Mr. Zuma said in a video released on his Twitter page on Wednesday that “The struggles, the wars that were fought, many thousands and thousands of people died defending their land.”

“Some were actually removed from a huge stretch of land in the Western Cape in particular. You can’t say those things did not happen nor can you say because it happened fine.

“The freedom will not be complete if the issue of land is not resolved and people who were colonized and their lands were taken away by force have their land,” Zuma said.

 

According to Mr. Zuma, the ills of black people in South Africa, the bigger portion of it emanates from the land dispossession.

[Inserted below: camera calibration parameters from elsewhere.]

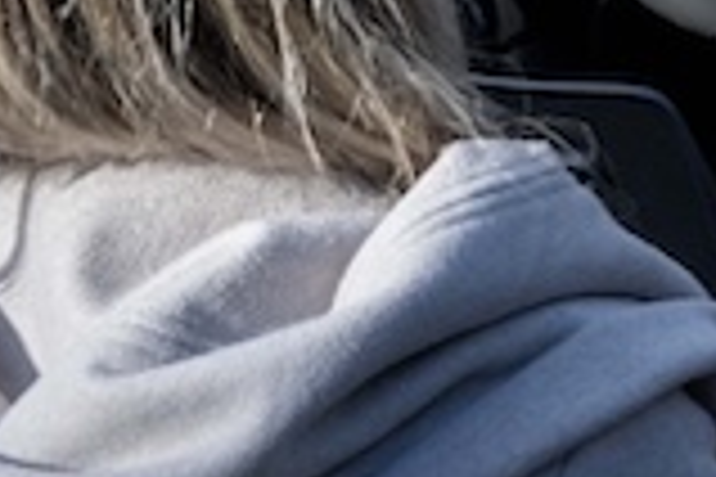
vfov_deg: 6.4
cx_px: 1409
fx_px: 4097
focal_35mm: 206
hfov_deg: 9.4
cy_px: -569
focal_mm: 32
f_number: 5
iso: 3200
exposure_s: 1/160
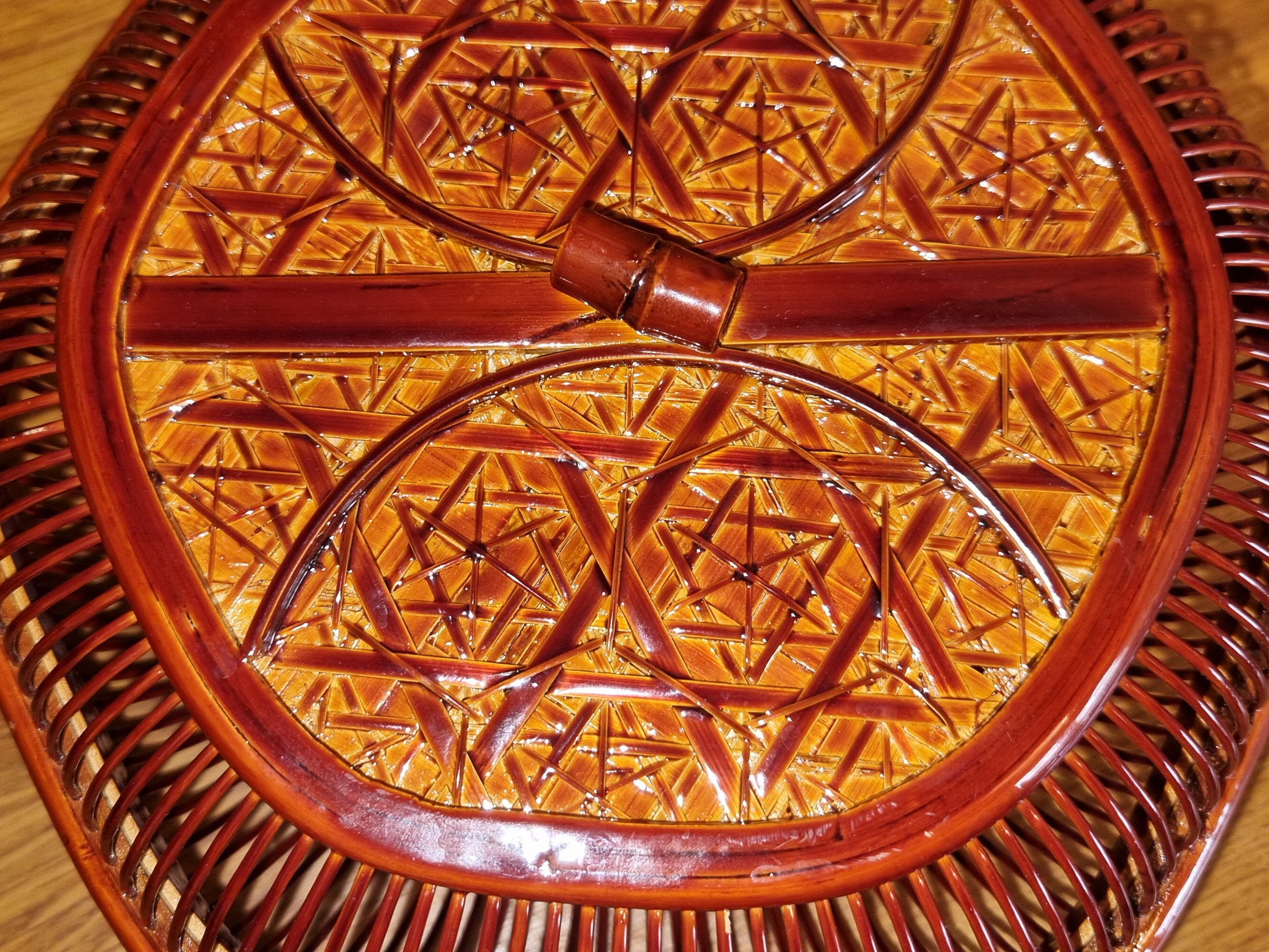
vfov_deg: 36.8
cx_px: 568
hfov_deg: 47.8
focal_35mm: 39
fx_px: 1430
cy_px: 425
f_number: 1.8
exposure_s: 1/24
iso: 84
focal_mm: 5.4
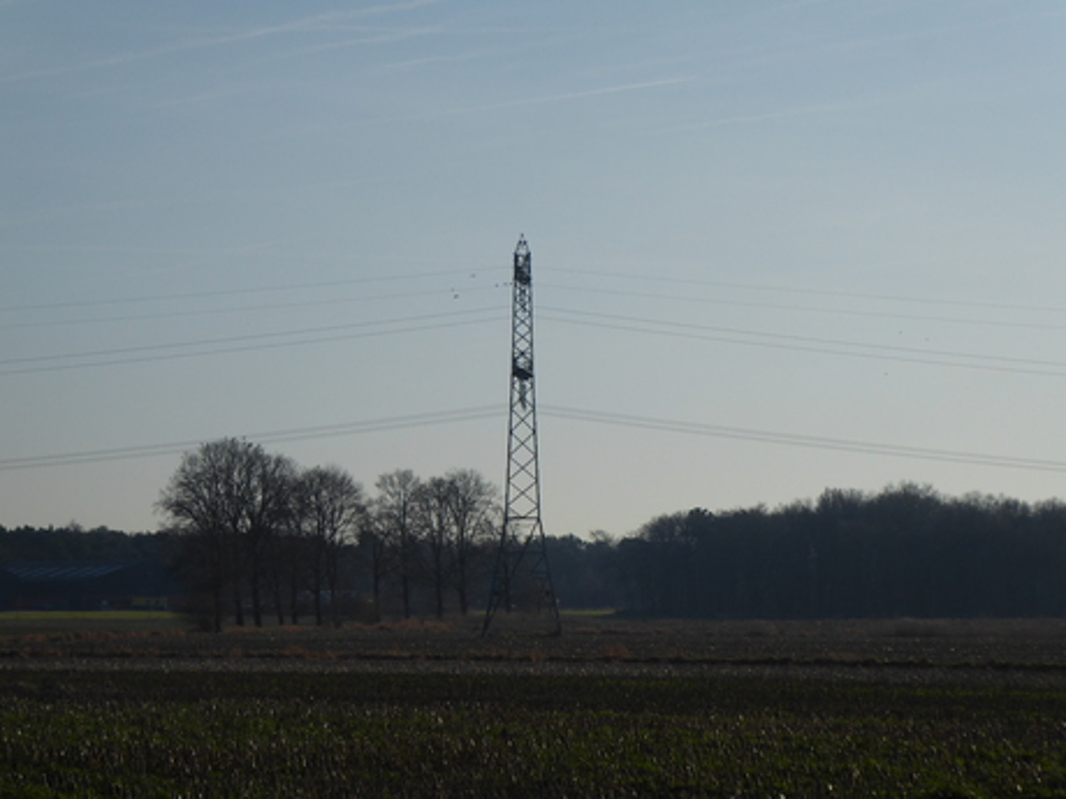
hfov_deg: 12.4
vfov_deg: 9.3
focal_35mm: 159
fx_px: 4896
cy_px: 400
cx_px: 533
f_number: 5.4
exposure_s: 1/800
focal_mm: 25.6
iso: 80
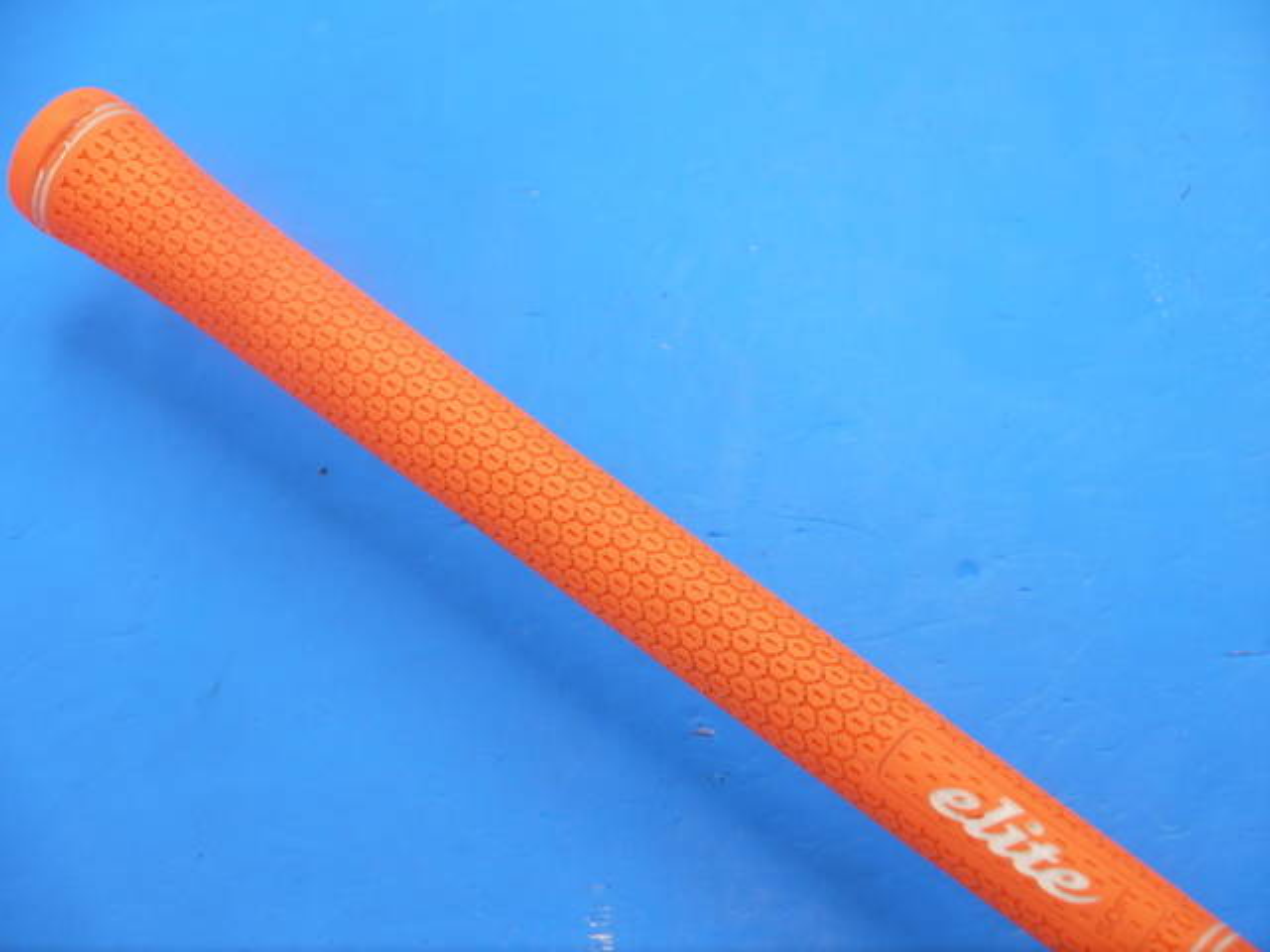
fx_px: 3082
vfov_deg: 17.6
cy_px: 476
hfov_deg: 23.3
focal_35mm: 84
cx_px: 635
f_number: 5.6
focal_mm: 42
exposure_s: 1/80
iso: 500
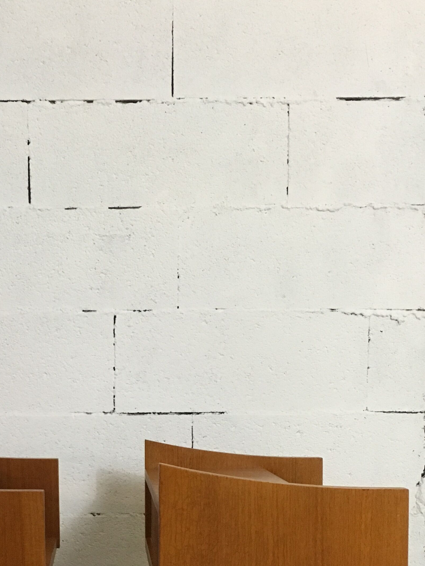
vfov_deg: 33.9
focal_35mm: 55
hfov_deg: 26.3
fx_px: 901
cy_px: 449
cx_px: 120
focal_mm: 4.15
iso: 200
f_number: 2.2
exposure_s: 1/25
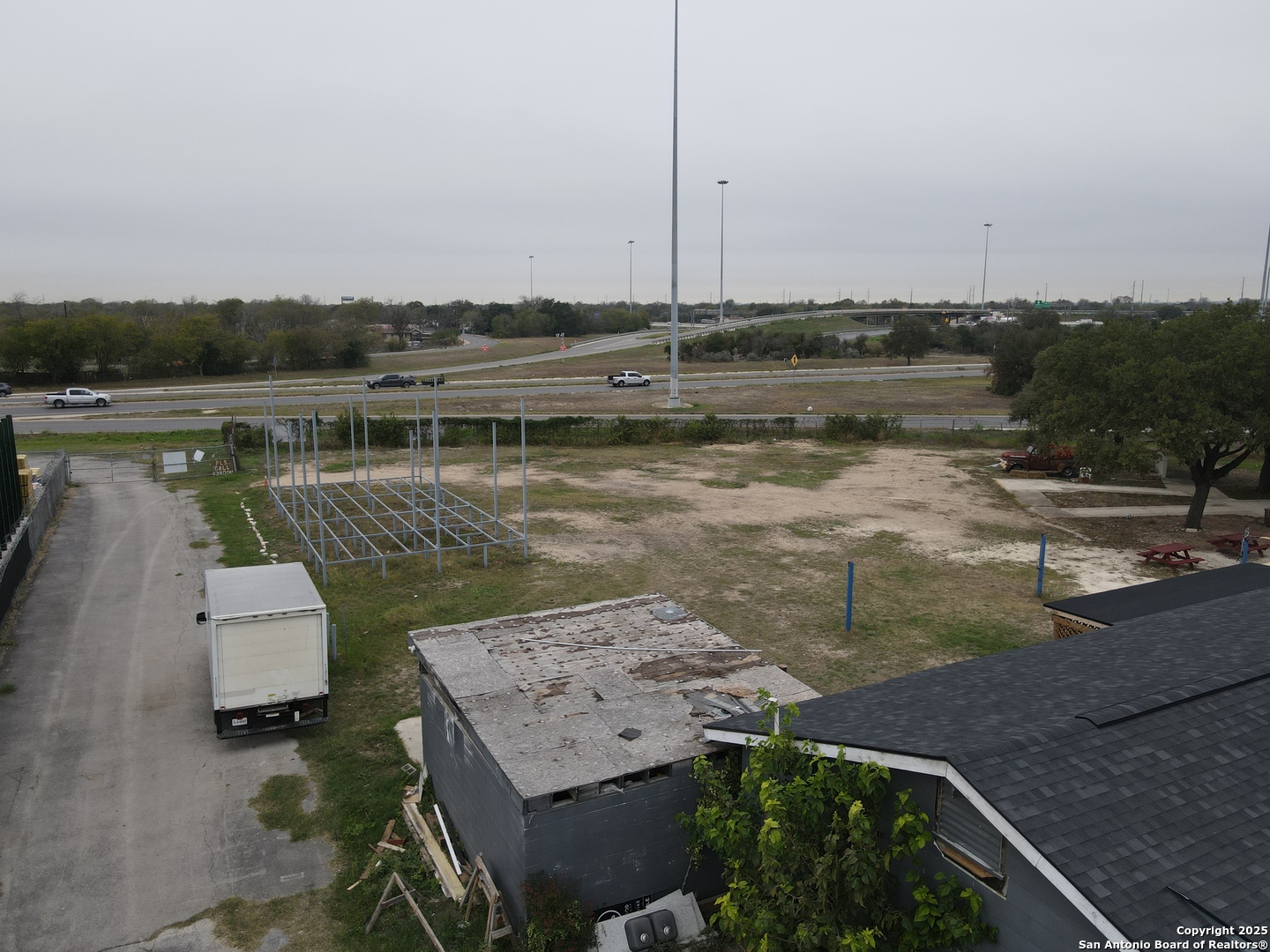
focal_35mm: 24
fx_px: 881
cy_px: 476
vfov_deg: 56.8
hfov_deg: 71.6
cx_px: 635
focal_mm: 4.5
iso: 100
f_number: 2.8
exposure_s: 1/250
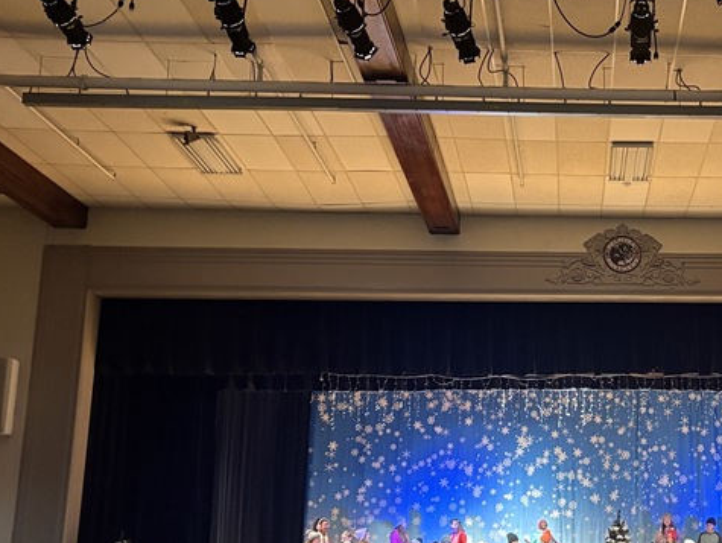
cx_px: 640
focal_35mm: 56
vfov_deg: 26.1
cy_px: 318
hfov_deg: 32.7
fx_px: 1169
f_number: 1.6
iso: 500
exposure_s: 1/30
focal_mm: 5.96
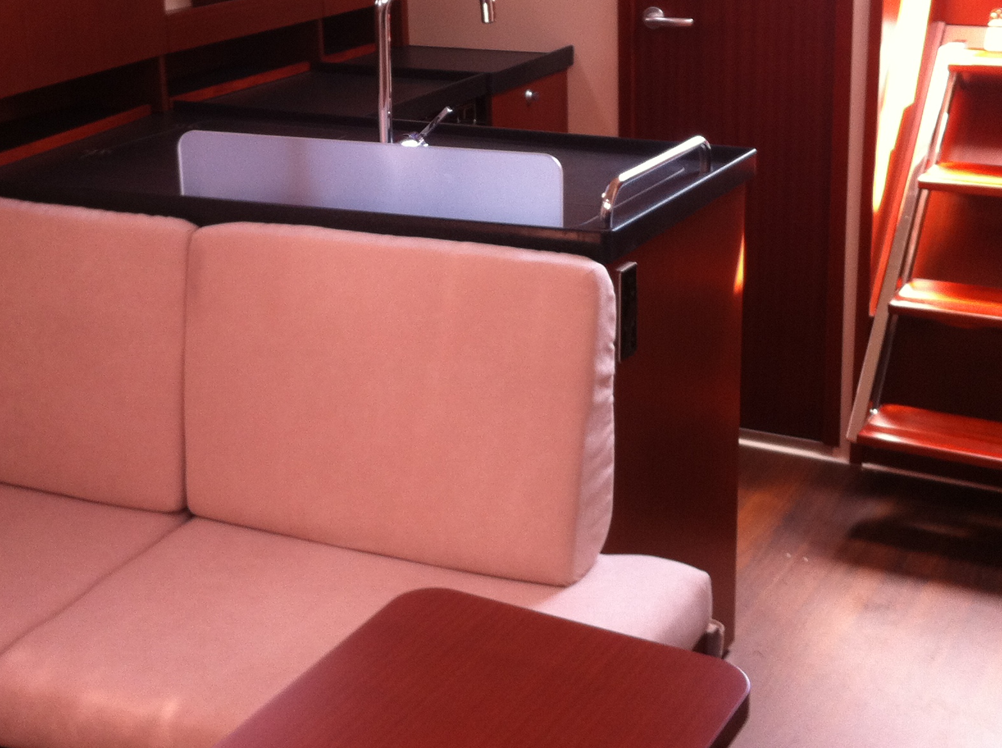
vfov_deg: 25.0
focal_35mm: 58
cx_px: 429
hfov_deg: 33.2
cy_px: 248
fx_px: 1676
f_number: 2.8
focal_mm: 3.85
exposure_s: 1/30
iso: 100
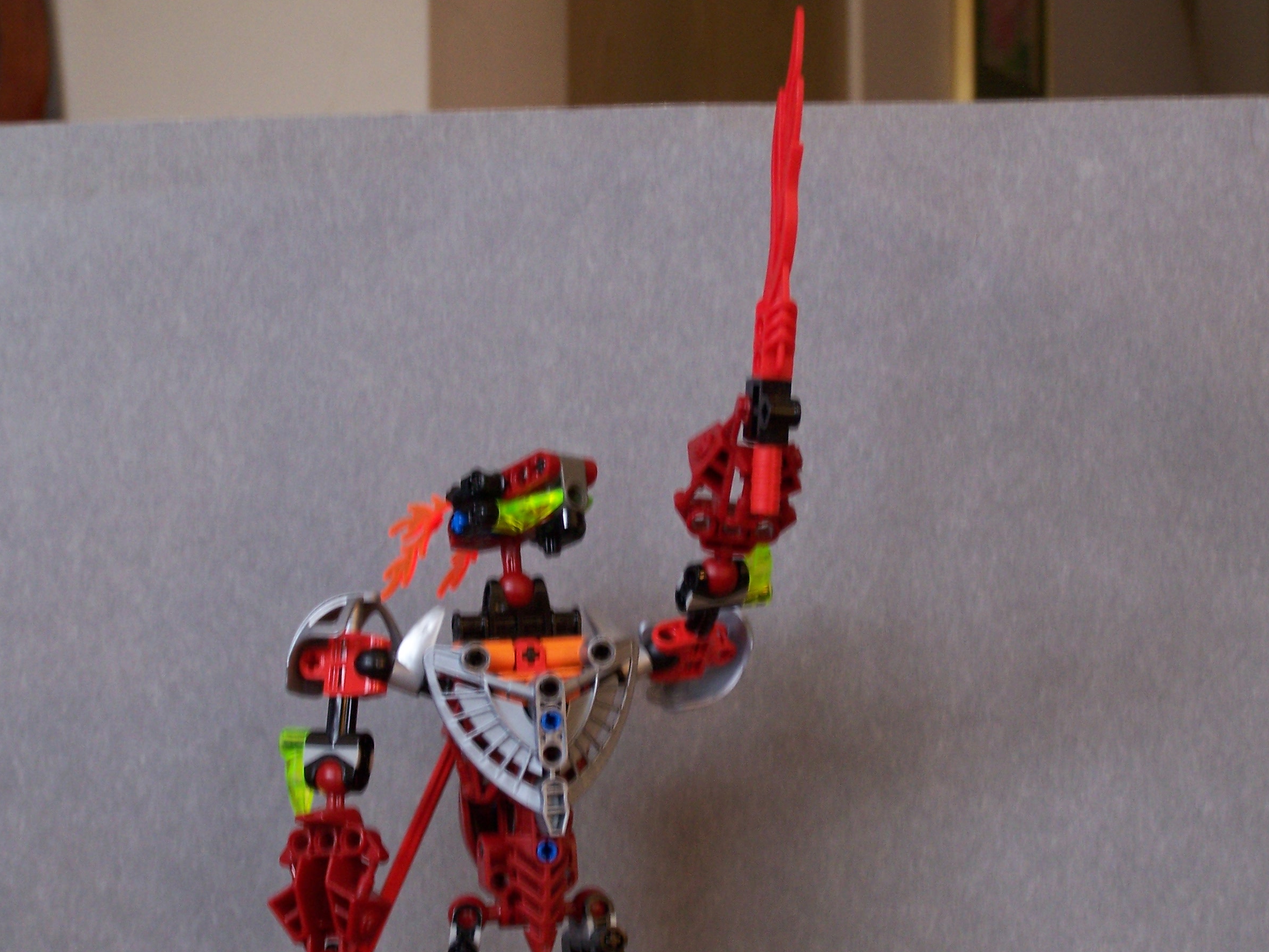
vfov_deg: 16.6
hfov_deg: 22.0
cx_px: 593
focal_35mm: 89
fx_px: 3263
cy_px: 501
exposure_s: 1/4
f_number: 3.2
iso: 140
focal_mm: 13.7
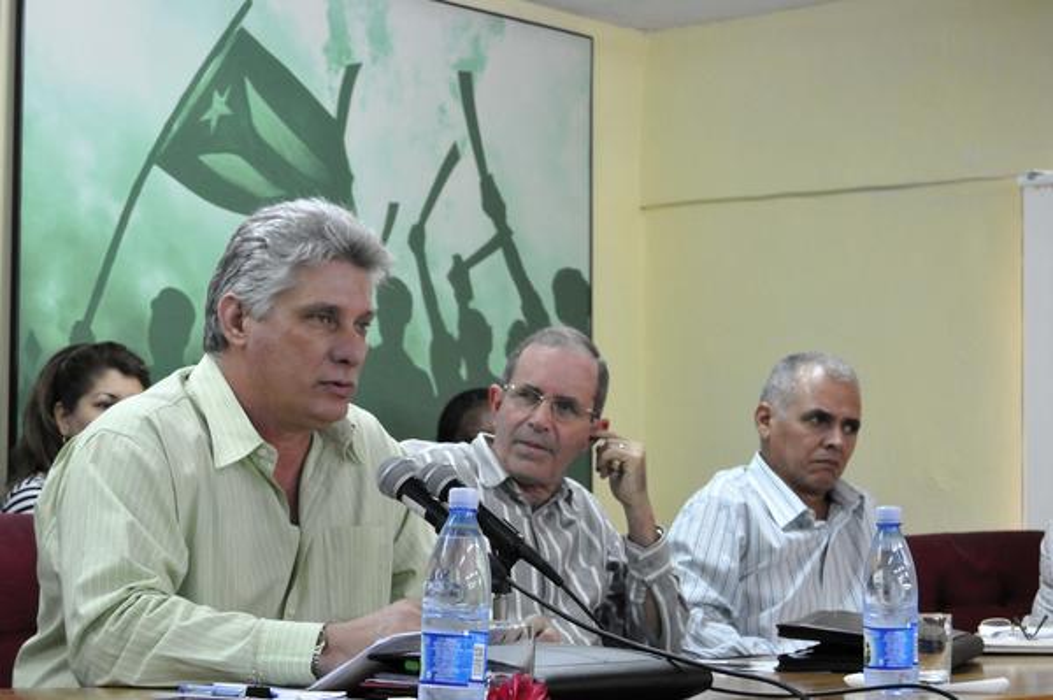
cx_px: 526
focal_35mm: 82
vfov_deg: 16.5
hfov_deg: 24.6
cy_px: 350
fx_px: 2411
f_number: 5.6
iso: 2000
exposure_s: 1/50
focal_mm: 55
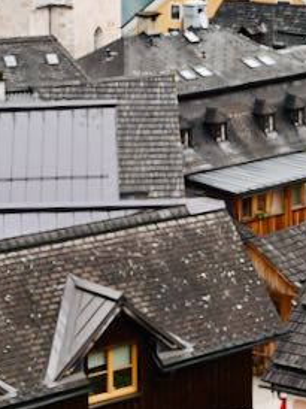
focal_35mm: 139
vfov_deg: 13.8
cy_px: -75
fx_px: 1641
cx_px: 358
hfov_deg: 10.5
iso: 220
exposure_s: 1/250
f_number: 4
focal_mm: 24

Can land fix poverty in South Africa?

He said solving the problem of land is akin to solving “the poverty in this country, inequalities, and economic issues.”


A 2017 land audit report by the department of land reform states 72% of farmland is owned by white owners, followed by coloreds (people of mixed race) at 15%, Indians at 5% and blacks at 4%.

President Cyril Ramaphosa after taking over from Jacob Zuma made the change to the constitution on the land issue a major policy.

Public hearings on land expropriation without compensation have been held across South Africa. Majority of South Africans are in support of the reforms, local media reports.

But critics like Afriforum, an advocacy group that mostly represents white Afrikaners, is questioning the legality of this decision.